[Excerpts from a dataset]
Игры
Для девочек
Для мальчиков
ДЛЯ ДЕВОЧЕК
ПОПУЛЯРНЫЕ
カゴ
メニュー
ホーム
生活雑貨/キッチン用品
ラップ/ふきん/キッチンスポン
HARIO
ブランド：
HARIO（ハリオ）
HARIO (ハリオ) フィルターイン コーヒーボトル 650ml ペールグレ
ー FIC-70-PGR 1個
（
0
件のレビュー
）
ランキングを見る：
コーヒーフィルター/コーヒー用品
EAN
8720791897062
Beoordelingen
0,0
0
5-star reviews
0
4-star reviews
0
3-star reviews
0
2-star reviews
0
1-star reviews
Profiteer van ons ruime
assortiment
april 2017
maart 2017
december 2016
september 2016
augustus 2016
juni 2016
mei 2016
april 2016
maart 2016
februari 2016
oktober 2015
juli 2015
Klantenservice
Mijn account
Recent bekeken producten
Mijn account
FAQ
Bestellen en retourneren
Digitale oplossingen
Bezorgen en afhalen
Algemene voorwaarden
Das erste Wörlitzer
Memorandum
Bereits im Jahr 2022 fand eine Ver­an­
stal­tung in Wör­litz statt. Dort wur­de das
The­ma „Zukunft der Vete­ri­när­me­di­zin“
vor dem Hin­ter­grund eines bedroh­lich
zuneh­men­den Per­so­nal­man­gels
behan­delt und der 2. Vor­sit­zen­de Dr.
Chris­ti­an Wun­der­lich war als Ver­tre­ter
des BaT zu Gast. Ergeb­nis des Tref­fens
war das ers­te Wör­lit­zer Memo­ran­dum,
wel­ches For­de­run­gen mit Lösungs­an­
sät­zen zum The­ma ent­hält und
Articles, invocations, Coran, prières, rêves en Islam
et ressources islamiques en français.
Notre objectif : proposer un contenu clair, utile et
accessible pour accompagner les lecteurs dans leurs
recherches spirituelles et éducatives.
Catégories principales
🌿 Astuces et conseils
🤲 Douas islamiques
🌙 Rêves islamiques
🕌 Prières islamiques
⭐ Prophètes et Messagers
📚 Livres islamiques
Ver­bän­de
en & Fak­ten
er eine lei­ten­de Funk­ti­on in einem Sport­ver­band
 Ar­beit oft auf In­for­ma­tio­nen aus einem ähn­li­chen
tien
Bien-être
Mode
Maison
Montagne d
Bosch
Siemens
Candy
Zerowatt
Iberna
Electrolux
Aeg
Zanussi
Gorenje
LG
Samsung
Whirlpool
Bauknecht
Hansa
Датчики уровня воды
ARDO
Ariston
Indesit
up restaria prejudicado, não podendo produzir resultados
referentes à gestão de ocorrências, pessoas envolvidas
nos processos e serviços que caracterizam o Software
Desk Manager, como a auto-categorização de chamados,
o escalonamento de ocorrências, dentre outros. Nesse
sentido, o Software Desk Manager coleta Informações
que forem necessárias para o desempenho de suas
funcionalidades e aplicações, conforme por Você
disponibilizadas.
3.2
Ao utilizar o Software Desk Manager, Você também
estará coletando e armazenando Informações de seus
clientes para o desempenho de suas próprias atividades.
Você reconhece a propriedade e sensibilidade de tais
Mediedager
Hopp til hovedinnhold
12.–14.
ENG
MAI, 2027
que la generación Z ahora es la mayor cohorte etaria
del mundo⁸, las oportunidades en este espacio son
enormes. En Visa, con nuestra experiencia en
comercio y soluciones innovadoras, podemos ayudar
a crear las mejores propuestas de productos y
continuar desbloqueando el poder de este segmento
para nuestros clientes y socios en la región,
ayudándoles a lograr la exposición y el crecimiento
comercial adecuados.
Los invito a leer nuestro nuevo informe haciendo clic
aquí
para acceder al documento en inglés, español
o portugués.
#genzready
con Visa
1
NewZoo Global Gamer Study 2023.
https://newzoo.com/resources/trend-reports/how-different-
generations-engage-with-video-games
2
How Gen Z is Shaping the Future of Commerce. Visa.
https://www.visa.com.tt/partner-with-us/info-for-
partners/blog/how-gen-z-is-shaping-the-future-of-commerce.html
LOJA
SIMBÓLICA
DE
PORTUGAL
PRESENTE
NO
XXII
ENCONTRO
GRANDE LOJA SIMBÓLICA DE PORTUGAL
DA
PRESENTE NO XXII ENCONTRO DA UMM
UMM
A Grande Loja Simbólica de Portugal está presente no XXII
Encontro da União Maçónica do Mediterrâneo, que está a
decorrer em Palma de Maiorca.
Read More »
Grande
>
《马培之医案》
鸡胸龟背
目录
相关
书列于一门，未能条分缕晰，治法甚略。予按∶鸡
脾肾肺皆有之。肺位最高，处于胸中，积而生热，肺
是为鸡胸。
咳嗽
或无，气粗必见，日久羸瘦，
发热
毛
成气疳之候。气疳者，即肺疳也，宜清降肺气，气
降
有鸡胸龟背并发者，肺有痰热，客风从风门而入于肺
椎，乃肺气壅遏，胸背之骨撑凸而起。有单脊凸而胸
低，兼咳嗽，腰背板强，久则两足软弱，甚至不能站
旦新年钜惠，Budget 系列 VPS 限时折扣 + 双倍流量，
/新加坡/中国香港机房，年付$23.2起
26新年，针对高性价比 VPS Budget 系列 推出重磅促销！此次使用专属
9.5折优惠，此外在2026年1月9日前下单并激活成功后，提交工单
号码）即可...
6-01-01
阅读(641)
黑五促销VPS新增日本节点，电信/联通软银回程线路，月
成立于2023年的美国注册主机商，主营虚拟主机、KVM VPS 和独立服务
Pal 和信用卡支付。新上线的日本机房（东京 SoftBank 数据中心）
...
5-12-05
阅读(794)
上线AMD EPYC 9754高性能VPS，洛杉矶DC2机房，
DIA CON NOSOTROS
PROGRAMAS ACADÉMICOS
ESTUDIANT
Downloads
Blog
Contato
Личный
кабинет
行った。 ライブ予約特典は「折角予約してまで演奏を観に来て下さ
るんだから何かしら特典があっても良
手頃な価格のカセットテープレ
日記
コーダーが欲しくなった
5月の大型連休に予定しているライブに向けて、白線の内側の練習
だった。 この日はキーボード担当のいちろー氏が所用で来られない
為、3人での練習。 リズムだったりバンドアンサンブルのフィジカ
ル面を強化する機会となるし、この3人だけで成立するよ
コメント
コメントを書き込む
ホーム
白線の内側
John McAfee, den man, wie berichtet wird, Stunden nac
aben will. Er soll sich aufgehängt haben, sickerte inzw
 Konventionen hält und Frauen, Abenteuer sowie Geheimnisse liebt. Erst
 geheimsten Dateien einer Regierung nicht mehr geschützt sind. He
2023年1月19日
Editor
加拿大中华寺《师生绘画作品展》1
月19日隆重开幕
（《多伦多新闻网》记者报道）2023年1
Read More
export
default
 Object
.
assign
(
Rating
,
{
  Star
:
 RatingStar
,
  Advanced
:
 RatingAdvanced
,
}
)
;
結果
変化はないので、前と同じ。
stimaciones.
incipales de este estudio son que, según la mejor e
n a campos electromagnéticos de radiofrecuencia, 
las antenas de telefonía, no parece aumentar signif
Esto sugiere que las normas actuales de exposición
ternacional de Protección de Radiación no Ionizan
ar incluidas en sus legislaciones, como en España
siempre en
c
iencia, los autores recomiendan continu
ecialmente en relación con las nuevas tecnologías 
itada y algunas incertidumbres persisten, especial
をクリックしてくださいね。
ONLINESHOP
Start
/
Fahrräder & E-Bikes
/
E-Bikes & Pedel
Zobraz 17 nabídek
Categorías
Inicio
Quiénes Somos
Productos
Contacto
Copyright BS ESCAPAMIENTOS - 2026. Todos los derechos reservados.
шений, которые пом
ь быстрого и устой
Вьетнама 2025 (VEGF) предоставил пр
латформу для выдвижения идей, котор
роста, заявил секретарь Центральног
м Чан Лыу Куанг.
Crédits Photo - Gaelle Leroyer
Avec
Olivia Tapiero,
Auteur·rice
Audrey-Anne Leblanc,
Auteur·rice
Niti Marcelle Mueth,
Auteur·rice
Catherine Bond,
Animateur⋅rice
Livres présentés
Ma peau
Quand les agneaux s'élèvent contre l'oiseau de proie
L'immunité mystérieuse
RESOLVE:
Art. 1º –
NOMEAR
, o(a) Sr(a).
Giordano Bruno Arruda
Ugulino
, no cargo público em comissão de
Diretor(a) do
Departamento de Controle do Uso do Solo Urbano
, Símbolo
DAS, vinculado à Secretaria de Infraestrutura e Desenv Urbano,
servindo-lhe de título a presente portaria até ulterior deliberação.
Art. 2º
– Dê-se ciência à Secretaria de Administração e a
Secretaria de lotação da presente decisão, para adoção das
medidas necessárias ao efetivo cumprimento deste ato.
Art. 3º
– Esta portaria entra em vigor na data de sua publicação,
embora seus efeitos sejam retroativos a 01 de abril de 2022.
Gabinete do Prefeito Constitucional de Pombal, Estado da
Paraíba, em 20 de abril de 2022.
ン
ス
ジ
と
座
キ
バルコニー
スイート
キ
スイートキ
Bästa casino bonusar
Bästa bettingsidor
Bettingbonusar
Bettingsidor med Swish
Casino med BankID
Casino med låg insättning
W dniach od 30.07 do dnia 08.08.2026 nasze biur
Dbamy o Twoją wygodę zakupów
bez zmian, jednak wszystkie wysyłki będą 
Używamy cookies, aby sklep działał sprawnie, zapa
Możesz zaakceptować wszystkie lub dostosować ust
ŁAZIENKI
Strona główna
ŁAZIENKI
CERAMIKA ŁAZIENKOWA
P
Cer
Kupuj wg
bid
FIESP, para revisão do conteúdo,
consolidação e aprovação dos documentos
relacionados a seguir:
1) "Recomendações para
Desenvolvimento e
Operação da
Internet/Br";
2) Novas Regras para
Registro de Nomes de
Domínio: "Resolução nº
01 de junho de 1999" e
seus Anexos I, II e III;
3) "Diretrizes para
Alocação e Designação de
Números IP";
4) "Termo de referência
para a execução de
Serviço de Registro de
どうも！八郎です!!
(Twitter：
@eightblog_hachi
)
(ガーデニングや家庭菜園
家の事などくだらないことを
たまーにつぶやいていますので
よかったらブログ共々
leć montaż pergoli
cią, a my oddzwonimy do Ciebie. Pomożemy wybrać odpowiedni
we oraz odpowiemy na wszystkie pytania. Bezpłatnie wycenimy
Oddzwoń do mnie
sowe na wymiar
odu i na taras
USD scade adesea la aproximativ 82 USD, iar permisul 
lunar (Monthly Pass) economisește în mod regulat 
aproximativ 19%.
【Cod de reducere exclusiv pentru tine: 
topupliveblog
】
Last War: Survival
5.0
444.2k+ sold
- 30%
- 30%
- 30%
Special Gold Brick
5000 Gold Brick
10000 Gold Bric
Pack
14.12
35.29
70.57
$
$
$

**What is needed:**
Send back an exact copy of only the lines from the line with "A Grande Loja" up to and including the line with "5月の大型連休に予定しているライブに向けて、白線の内側の練習" in the data above.

**Result:**
A Grande Loja Simbólica de Portugal está presente no XXII
Encontro da União Maçónica do Mediterrâneo, que está a
decorrer em Palma de Maiorca.
Read More »
Grande
>
《马培之医案》
鸡胸龟背
目录
相关
书列于一门，未能条分缕晰，治法甚略。予按∶鸡
脾肾肺皆有之。肺位最高，处于胸中，积而生热，肺
是为鸡胸。
咳嗽
或无，气粗必见，日久羸瘦，
发热
毛
成气疳之候。气疳者，即肺疳也，宜清降肺气，气
降
有鸡胸龟背并发者，肺有痰热，客风从风门而入于肺
椎，乃肺气壅遏，胸背之骨撑凸而起。有单脊凸而胸
低，兼咳嗽，腰背板强，久则两足软弱，甚至不能站
旦新年钜惠，Budget 系列 VPS 限时折扣 + 双倍流量，
/新加坡/中国香港机房，年付$23.2起
26新年，针对高性价比 VPS Budget 系列 推出重磅促销！此次使用专属
9.5折优惠，此外在2026年1月9日前下单并激活成功后，提交工单
号码）即可...
6-01-01
阅读(641)
黑五促销VPS新增日本节点，电信/联通软银回程线路，月
成立于2023年的美国注册主机商，主营虚拟主机、KVM VPS 和独立服务
Pal 和信用卡支付。新上线的日本机房（东京 SoftBank 数据中心）
...
5-12-05
阅读(794)
上线AMD EPYC 9754高性能VPS，洛杉矶DC2机房，
DIA CON NOSOTROS
PROGRAMAS ACADÉMICOS
ESTUDIANT
Downloads
Blog
Contato
Личный
кабинет
行った。 ライブ予約特典は「折角予約してまで演奏を観に来て下さ
るんだから何かしら特典があっても良
手頃な価格のカセットテープレ
日記
コーダーが欲しくなった
5月の大型連休に予定しているライブに向けて、白線の内側の練習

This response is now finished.